SEZIONE DEL DOCUMENTO.
——————————

"La sera ha portato con sè una brezzolina, Watson. Che ne dice di una passeggiata?"
Enrico Franceschini, classe 1956, ha ricoperto per trentacinque anni il ruolo di corrispondente estero per la Repubblica.
Il suo lavoro l'ha portato a vivere a New York, Mosca, Washington e Gerusalemme, per poi farlo approdare, come meta ultima e attuale residenza, tra le nebbie e le acque scure di Londra.
Curato da Giulio Perrone Editore, pubblica nel 2020 il libro 'A Londra con Sherlock Holmes - sulle orme del grande detective'.
"No, Sherlock!"
Holmes, protagonista pioniere del giallo deduttivo, riesce a più di un secolo di distanza, a far discutere ancora alcuni lettori sulla sua reale esistenza.
Franceschini descrive, grazie ad una penna precisa e scorrevole, le tappe percorse dalla coppia Sherlock-Watson permettendoci di immaginare panorami d'oltremanica anche in questo periodo.
"Quel grande pozzo nero dal quale tutti i perdigiorno e gli sfaccendati dell'Impero vengono irresistibilmente inghiottiti".
Watson descriveva così Londra, perfettamente conscio che nell'insieme di perdigiorno e sfaccendati rientravano anche lui e Sherlock.
Per farcelo visitare meglio, l'autore divide il libro in quattro itinerari precisi, in ognuno di questi, veniamo abilmente trascinati dal mondo contemporaneo al lungo Ottocento inglese senza uscirne frastornati, ma consapevoli di quanto la Londra attuale non sia cambiata molto dalla Londra di Doyle.
"L'uomo che non ha mai vissuto non potrà mai morire."
Sherlock Holmes sopravvive al suo creatore, deceduto nel 1930.
Conan Doyle proverebbe un profondo disappunto a saperlo, ha passato metà della vita incatenato alla professione di medico, per lui poco fruttosa e poco soddisfacente.
L'altra metà, limitato da un personaggio che gli ha fruttato un'enorme fortuna, ma che gli ha permesso di dedicarsi a ben pochi scritti oltre a quelli ambientati davanti al camino scoppiettante del 221b di Baker Street.
"Eliminato l'impossibile, ciò che resta, per l'improbabile che sia, deve essere la verità."
Immancabile tra le pagine finali, un ultimo fatto di società fantasma e di banchieri kazaki.
Così termina, troppo velocemente, esattamente come i racconti di Doyle, ci lascia con la voglia di indagare, davanti ad una pinta di birra sulla terrazza del The Anchor.

——————————

ESTRATTI DEL MATERIALE.
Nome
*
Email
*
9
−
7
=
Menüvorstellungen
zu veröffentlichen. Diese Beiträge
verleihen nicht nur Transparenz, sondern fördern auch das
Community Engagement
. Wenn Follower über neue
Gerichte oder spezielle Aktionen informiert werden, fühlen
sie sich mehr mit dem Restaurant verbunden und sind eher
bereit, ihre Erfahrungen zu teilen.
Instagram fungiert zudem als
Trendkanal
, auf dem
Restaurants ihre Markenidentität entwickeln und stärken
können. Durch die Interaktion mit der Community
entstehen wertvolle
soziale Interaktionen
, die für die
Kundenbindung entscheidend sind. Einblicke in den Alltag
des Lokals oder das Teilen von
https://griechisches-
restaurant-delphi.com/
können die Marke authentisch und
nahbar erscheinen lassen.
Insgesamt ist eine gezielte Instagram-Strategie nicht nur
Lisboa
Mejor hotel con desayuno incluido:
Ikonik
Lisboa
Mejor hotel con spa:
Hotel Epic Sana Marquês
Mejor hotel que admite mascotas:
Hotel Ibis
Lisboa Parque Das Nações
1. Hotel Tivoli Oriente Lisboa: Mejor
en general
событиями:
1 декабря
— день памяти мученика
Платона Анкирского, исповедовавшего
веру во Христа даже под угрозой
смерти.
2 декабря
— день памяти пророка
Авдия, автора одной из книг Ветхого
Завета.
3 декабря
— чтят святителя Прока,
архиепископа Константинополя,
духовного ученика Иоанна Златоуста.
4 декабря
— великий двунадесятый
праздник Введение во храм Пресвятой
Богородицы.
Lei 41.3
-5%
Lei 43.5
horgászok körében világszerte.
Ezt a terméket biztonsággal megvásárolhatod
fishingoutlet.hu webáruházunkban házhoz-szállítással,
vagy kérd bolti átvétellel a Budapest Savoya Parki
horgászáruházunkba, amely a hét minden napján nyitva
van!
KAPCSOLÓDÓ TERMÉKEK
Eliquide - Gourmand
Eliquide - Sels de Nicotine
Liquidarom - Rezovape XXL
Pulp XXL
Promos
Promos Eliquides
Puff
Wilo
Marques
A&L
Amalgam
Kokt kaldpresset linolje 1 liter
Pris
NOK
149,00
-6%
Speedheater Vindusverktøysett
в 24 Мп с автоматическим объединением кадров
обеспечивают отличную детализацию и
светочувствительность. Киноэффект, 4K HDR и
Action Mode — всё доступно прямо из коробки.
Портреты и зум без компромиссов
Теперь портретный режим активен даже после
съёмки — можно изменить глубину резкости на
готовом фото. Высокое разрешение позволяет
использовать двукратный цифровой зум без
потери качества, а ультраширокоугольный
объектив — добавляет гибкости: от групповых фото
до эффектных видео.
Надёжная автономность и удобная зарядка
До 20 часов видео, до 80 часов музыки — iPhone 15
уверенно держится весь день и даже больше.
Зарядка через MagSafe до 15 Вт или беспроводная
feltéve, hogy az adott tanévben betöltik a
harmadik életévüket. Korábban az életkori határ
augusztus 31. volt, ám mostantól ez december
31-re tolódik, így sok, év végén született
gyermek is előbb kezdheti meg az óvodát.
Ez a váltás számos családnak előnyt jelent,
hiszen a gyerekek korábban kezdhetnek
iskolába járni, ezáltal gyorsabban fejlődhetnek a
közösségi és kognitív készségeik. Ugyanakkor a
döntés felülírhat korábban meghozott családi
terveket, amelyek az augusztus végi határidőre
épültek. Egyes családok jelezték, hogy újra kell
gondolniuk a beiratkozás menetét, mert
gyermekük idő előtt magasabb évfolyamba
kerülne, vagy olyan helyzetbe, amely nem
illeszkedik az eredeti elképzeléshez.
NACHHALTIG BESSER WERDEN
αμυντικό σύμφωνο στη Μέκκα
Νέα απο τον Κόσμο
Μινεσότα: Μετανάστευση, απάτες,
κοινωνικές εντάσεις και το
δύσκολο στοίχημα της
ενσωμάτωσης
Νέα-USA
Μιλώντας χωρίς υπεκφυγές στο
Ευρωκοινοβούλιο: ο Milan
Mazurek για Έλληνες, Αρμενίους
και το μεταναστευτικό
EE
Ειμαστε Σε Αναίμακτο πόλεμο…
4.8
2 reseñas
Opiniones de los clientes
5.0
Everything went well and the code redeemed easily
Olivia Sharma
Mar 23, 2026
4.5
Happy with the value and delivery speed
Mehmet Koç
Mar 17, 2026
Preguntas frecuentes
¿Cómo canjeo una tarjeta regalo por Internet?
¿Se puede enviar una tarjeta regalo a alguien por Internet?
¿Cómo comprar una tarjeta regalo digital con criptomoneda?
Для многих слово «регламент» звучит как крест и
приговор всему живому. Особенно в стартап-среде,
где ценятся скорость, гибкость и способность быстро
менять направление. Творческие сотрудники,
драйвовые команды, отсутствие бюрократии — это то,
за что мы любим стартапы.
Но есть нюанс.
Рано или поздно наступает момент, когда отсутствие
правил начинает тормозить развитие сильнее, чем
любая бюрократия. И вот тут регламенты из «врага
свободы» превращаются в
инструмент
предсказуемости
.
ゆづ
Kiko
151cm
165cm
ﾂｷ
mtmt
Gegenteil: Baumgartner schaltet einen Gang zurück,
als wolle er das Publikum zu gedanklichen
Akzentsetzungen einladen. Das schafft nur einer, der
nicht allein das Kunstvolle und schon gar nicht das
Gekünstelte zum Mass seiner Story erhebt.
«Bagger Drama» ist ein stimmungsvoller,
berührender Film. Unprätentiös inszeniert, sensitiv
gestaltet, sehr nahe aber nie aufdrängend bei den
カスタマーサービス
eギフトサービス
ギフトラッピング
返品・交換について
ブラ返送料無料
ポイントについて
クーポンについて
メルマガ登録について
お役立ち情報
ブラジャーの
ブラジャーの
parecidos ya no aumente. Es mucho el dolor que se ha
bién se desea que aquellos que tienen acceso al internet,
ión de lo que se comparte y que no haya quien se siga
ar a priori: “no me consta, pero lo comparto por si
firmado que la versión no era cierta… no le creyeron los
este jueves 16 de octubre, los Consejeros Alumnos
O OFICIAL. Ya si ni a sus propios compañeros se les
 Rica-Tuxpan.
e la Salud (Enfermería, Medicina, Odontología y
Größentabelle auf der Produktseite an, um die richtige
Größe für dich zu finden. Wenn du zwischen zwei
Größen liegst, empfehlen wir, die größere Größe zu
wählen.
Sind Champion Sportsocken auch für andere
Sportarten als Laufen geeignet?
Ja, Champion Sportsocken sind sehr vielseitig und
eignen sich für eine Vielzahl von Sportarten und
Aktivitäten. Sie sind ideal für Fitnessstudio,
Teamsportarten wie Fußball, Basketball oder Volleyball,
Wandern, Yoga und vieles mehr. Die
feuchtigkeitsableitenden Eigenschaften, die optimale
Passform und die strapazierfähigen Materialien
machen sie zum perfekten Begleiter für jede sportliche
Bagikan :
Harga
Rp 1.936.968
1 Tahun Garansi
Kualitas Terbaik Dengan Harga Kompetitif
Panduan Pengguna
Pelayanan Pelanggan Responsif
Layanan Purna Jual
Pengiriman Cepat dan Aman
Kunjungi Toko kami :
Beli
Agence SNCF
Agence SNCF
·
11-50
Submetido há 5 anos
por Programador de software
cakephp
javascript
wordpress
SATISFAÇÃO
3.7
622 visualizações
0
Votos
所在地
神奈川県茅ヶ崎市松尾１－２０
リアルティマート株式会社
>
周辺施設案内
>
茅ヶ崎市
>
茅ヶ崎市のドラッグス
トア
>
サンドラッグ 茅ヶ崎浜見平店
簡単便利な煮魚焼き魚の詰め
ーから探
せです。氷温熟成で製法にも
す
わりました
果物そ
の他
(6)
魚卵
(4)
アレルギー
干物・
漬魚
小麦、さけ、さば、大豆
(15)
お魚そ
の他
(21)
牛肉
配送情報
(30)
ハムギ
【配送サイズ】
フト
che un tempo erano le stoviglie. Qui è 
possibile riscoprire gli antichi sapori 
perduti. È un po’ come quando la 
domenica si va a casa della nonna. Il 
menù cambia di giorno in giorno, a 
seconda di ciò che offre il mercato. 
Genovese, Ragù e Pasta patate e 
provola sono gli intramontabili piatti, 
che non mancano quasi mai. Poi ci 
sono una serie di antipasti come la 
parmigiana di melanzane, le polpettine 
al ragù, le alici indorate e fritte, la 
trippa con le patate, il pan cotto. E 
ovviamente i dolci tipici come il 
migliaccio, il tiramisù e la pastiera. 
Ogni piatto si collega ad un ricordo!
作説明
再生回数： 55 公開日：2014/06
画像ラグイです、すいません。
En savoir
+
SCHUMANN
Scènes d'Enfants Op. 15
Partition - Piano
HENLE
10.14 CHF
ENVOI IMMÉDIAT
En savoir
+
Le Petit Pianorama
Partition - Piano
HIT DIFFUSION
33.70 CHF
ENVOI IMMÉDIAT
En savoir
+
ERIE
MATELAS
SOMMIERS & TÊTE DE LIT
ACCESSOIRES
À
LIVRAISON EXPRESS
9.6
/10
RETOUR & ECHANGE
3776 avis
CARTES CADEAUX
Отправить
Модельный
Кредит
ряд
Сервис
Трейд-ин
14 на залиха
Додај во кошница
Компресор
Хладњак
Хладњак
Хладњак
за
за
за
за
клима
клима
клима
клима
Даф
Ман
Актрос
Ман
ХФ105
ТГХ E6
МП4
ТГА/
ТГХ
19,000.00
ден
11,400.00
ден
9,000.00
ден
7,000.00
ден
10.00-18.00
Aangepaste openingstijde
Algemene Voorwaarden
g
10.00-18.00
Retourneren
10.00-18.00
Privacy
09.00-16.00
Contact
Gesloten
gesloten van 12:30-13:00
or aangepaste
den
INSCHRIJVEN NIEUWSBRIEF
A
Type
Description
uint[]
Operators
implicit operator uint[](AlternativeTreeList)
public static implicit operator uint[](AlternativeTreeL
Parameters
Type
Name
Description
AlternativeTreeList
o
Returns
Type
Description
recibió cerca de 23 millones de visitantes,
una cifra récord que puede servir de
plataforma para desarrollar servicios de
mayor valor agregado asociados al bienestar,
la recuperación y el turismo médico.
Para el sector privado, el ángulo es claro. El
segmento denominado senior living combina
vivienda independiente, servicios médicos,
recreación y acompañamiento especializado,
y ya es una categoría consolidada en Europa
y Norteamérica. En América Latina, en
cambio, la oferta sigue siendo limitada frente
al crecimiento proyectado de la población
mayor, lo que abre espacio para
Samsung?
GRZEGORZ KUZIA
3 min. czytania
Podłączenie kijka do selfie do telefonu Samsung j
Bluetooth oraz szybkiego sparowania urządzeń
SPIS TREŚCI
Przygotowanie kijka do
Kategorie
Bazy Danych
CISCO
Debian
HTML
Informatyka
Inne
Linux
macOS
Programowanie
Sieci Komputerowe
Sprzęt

——————————

AZIONE RICHIESTA. Trascrivi fedelmente il brano della recensione sul libro dedicato alla Londra di Sherlock Holmes che si apre con le parole contenenti "Holmes, protagonista pioniere" e termina con "lui e Sherlock.".

ESITO DEL COMPITO.
Holmes, protagonista pioniere del giallo deduttivo, riesce a più di un secolo di distanza, a far discutere ancora alcuni lettori sulla sua reale esistenza.
Franceschini descrive, grazie ad una penna precisa e scorrevole, le tappe percorse dalla coppia Sherlock-Watson permettendoci di immaginare panorami d'oltremanica anche in questo periodo.
"Quel grande pozzo nero dal quale tutti i perdigiorno e gli sfaccendati dell'Impero vengono irresistibilmente inghiottiti".
Watson descriveva così Londra, perfettamente conscio che nell'insieme di perdigiorno e sfaccendati rientravano anche lui e Sherlock.